# Curly maple



## RRSsawshop (Oct 19, 2009)

I've asked this question in my local area with no results..How do you know if you have or cut a "Curly Maple"???What do you look for???I'm clueless....


----------



## Curlycherry1 (Oct 19, 2009)

RRSsawshop said:


> I've asked this question in my local area with no results..How do you know if you have or cut a "Curly Maple"???What do you look for???I'm clueless....



In really good cases it will show up as undulations in the bark and in the wood under the bark. In lesser cases it will only be present when you open the log up on a mill. Here is a photo of a piece of soft maple with the bark still on part of it and you can see the curly figure in the outside of the board. This is a pretty high figure board so it shows up really well at the outside of the tree. With hard maple it can be much more subtle and may not project to the outside as well as shown in the picture.







I work with a lot of figured hardwoods, hence my screen name. Birdseye maple also can be seen from the outside of the tree and if you do a Google search you will find a publication put out by WI about how to identify birdseye maple. I also have birdseye walnut logs that show the birdseyes on the outside of the bark. Those are extremely rare and so you have virtually no chance of finding them, I just like to rub it in that I have some. Curly cherry and curly walnut sometimes show up under the bark, but those are rare cases. They often just show up as a chatoyance when the wood is planed and you would never spot it without looking for it when the boards are sawn from the log.


----------



## RCR 3 EVER (Oct 24, 2009)

In our woods we have been told we have some Curly maples and they are identifieable. At least on ours the bark is very thick and "curly" and the tree trunk is wider in diameter at the base up to the first major branches then the bark appears normal and the tree thins down in diameter near the top of tree. 

I hope to make a mantle and fireplace surround out of one of the trees someday.

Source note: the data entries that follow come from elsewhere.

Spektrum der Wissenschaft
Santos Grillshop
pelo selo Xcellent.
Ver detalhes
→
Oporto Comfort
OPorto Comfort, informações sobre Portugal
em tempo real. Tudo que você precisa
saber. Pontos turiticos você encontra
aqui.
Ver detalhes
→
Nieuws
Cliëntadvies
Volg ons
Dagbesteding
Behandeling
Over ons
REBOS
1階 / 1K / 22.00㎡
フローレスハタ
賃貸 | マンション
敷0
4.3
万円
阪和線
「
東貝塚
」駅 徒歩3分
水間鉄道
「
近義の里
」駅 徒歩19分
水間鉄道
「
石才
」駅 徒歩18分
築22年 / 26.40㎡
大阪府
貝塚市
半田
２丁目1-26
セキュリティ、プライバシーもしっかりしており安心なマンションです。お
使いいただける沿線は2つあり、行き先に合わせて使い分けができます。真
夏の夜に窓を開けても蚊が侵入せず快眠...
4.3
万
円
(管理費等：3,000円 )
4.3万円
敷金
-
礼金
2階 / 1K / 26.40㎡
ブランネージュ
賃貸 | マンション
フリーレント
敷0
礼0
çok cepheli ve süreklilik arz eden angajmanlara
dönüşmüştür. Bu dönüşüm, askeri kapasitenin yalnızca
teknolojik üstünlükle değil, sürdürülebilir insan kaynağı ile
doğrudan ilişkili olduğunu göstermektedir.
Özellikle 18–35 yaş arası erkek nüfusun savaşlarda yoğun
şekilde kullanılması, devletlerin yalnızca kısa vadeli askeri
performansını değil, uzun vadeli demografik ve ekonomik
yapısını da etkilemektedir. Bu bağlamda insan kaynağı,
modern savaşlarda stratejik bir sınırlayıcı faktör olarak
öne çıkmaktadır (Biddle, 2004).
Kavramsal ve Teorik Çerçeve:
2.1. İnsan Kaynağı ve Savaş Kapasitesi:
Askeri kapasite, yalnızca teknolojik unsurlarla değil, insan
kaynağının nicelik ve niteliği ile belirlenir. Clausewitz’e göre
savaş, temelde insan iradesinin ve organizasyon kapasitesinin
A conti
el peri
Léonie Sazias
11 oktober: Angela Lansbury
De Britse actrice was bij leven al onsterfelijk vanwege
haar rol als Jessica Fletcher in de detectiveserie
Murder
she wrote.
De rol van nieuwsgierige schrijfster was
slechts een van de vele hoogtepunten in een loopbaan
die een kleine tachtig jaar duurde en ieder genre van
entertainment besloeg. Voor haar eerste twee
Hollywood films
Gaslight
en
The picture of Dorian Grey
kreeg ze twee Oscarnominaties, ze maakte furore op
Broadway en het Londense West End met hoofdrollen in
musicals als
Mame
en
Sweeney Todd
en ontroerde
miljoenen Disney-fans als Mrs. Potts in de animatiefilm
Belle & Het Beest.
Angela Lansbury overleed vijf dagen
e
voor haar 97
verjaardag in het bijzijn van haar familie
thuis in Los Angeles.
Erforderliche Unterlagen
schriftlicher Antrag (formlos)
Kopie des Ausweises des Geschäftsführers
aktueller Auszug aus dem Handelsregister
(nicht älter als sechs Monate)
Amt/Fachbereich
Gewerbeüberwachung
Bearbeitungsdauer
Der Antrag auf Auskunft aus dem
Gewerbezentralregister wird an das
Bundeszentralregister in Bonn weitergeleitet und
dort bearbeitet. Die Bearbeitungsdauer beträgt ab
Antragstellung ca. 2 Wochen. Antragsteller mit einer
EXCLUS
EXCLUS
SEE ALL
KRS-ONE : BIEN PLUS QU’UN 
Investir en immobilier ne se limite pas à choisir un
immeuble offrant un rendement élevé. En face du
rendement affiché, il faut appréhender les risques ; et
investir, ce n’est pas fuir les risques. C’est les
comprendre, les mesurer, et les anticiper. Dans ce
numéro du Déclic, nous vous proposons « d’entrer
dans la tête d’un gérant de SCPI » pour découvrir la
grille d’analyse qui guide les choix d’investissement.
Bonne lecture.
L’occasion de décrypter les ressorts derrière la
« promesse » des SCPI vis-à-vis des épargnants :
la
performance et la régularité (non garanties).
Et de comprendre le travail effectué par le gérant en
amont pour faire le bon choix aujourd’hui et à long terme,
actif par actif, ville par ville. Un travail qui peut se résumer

Hope these photos help, they do not show the whole tree and 1 photo is close up of the bark.


----------



## Curlycherry1 (Oct 24, 2009)

That maple looks interesting. Much of that rough bark is characteristic of birdseye maple and I encourage you to look at this field guide and see if you can spot any eyes coming through to the bark. Do NOT damage any of the bark. That supposedly will cause the heartwood to expand and decrease the value of the log.

http://www.treesearch.fs.fed.us/pubs/10800

Unfortunately I have cut maples like that up for firewood and they can be nothing but plain old ugly barked maple. Sometimes they are curly or Birdseye, but they can be just plain old wood too. Mother Nature loves to mess with us.


----------